What you need to do: How many lines of the material below contain the word "number"? Reply with the count alone.

++++++++++++++++++++

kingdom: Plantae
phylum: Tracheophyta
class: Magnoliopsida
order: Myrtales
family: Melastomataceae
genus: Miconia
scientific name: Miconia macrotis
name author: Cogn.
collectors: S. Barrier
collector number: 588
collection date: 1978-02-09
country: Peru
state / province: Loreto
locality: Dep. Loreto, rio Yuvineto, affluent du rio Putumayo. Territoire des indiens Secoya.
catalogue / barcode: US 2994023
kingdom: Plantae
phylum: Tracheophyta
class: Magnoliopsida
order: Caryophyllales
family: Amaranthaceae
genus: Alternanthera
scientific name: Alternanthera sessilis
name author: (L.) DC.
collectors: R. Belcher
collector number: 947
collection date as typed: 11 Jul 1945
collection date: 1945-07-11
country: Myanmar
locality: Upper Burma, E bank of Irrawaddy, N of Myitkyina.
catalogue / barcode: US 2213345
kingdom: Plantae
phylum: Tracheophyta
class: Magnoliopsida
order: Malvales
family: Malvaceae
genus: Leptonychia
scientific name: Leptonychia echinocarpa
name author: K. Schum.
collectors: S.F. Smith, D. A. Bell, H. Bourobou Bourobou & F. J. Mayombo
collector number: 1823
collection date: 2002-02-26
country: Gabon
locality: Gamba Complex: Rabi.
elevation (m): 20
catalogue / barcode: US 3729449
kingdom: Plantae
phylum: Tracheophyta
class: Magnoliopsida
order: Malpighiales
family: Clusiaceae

++++++++++++++++++++

Result for this exercise: 3